East Lake merupakan tempat wisata di Wuhan yang menawarkan pemandangan indah danau kedua terbesar di daerah urban China. Danau ini terdiri dari beberapa pulau-pulau yang dikelilingi dengan berbagai macam tumbuhan.

Kita bisa melihat berbagai macam jenis burung yang terbang di atas danau. Dari tempat ini, kita juga bisa melihat bunga yang berbeda di setiap musim. Sakura di musim semi, teratai di musim panas, warna merah dan oranye daun-daun saat musim gugur, dan bunga plum blossom di musim dingin.

Wuhan University

Wuhan University (c) google

Wuhan University menjadi salah satu tempat wisata di Wuhan karena memiliki pemandangan indah, terutama saat bunga sakura bermekaran di musim semi. Kita juga bisa melihat dan mengagumi bangunan dengan perpaduan arsitektur China dan barat.

Hubei Provincial Museum

credit: wikipedia

Terletak di dekat East Lake, Hubei Provincial Museum merupakan salah satu museum terbaik China.
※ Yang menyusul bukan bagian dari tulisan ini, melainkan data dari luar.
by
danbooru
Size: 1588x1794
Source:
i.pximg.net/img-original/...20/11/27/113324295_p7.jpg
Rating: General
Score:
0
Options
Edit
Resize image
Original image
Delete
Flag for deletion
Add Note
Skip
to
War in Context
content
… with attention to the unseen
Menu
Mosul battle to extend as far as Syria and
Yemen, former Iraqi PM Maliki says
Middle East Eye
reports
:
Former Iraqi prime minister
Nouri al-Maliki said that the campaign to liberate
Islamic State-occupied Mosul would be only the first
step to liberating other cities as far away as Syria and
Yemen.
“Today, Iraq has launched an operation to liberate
Museum ini terbagi menjadi tiga bagian ruang pameran: Chime Bells, the Chu Culture, dan Comprehensive.

Begitu Beragam Tempat Wisata di Wuhan Yang Traveler Bisa Kunjungi

Nah itu tadi beberapa tempat tempat wisata di Wuhan yang bisa dikunjungi. Sebenarnya masih ada tempat lain yang bisa dikunjungi di kota ini. Kita bisa mencapai Wuhan dengan berbagai macam transportasi dari kota-kota besar seperti Beijing, Shanghai, dll. Selain melalui udara , kita bisa menggunakan kereta atau bus.

Semoga wabah corona di Indonesia dan seluruh dunia bisa segera diatasi dan berakhir 😇. Untuk sekarang, tetap #dirumahaja dulu yah.